● JOB ITEM:
The required output is the lines below from the line containing "This folder is" to the line containing "- String **uid**", inclusive, retyped exactly. No other lines belong in it.

(Data excerpts)
^^^^

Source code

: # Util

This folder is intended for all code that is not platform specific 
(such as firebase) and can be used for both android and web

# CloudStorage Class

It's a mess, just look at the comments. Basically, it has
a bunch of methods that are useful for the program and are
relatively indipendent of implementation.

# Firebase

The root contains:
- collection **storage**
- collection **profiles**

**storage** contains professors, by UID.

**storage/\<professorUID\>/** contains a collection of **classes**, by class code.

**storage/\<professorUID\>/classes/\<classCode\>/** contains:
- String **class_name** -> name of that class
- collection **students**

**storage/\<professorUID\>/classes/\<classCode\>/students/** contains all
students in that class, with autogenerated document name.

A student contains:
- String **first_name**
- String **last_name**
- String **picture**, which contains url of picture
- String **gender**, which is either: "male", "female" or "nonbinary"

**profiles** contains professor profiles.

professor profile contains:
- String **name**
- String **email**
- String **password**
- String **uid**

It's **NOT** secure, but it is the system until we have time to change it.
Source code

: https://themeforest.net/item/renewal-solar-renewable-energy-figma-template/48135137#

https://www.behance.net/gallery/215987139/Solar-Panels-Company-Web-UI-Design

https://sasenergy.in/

^^^^

● SOLVED PROBLEM:
This folder is intended for all code that is not platform specific 
(such as firebase) and can be used for both android and web

# CloudStorage Class

It's a mess, just look at the comments. Basically, it has
a bunch of methods that are useful for the program and are
relatively indipendent of implementation.

# Firebase

The root contains:
- collection **storage**
- collection **profiles**

**storage** contains professors, by UID.

**storage/\<professorUID\>/** contains a collection of **classes**, by class code.

**storage/\<professorUID\>/classes/\<classCode\>/** contains:
- String **class_name** -> name of that class
- collection **students**

**storage/\<professorUID\>/classes/\<classCode\>/students/** contains all
students in that class, with autogenerated document name.

A student contains:
- String **first_name**
- String **last_name**
- String **picture**, which contains url of picture
- String **gender**, which is either: "male", "female" or "nonbinary"

**profiles** contains professor profiles.

professor profile contains:
- String **name**
- String **email**
- String **password**
- String **uid**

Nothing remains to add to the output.